Evaluation Framework for Benchmarking NER Systems

This page provides downloads of the two benchmark datasets.

News dataset (download) - consists of a small number of standard-length news articles freely available from the BBC and New York Times. The dataset is a derivative of the originally published WEKEX dataset. This dataset is released under the Creative Commons BY-SA 3.0 license.
Tweets dataset (download) - contains a large number of very short texts (tweets). The dataset is a derivative of the originally published MSM (Making Sense of Microposts Challenge) dataset. This dataset is released under the Creative Commons BY-NC-SA 3.0 license.

Both datasets were reannotated to fit the needs of evaluation of systems performing Wikipedia-based entity classification and Wikipedia-based entity linking: Entities recognized in the original datasets were enriched with a link to Wikipedia and the most specific type from the DBpedia Ontology.

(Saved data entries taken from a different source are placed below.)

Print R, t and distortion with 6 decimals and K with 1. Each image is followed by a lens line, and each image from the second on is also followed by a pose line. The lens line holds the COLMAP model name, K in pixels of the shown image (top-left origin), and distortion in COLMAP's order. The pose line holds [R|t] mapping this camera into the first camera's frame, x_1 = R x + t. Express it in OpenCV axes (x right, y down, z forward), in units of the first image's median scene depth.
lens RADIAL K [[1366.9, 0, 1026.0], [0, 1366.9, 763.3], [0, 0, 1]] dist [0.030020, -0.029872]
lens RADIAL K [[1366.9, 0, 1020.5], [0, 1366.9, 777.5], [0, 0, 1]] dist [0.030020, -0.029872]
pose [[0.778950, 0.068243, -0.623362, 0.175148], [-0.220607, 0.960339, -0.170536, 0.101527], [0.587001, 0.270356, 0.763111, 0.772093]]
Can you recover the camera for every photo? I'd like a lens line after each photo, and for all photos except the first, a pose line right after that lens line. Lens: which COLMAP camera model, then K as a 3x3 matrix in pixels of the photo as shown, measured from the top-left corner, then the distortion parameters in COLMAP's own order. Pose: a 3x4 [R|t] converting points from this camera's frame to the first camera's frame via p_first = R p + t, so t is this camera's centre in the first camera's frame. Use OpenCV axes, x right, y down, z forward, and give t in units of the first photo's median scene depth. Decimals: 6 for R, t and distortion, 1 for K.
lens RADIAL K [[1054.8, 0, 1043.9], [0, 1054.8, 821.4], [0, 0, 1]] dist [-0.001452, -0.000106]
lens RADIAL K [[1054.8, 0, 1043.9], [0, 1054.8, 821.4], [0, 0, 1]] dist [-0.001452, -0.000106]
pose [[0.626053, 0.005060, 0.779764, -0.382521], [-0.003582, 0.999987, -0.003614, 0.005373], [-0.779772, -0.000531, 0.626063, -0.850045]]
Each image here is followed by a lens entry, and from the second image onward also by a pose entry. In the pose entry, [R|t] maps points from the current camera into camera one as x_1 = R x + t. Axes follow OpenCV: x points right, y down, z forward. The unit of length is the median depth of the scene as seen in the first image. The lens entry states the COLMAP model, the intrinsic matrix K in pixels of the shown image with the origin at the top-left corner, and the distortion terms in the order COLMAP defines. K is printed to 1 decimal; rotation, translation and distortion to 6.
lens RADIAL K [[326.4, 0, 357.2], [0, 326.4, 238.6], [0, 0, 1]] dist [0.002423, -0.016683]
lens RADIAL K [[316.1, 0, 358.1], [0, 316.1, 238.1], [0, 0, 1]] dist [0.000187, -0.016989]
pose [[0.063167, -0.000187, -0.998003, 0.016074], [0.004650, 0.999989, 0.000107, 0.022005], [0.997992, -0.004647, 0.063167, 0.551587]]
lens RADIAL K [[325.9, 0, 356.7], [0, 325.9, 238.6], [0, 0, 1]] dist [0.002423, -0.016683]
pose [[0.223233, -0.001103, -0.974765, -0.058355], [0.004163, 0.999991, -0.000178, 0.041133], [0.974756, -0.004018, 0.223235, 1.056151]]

The annotations were created by two annotators and a judge.

Size metrics for the Tweets and News datasets
	Num of documents	Total number of entities	Entities with a CONLL type	Entities with Dbpedia Ontology type	Entities with a Wikipedia URL
News	10	588	580	367	440
Tweets	1044	1523	1523	1379	1354

Description of fields

Common fields

Entity: name of the entity as appears in the text.
Link: Link to English Wikipedia.
Tag: a CONLL category Tag (Person, Location, Organization, Miscellaneous).
Type: a class from DBpedia Ontology 3.8.
Most frequent sense: if the correct Wikipedia page is found merely as the first hit of Wikipedia search for the entity name, otherwise empty.

News dataset specific fields

id_entity: id of the entity from the original WEKEX dataset.
article: URL to the article from which this entity was extracted.
Common entity: 1 if the entity is not a named entity, empty otherwise.
Full name: if this specific entity is a part of a full entity name, which appears in the article, then this fields lists the full entity name.
Partial: if the recognized string is a part of the entity name, and this part does not appear as a full standalone reference to the entity in the document.
Text: content of the article. Due to copyright restrictions the content of the article are not distrubuted along with the News dataset. The content can be retrieved from textual content is freely available from the BBC’s and NYTimes’s official websites and added to the "Text" field.

Tweet dataset specific fields

EntityID: id of the entity from the original MSM dataset.
TweetID: id of the tweet from the original MSM dataset.
Text: Content of the tweet.
Incorrect capitalization:1 if there is at least one letter in the entity name has incorrect case, otherwise empty.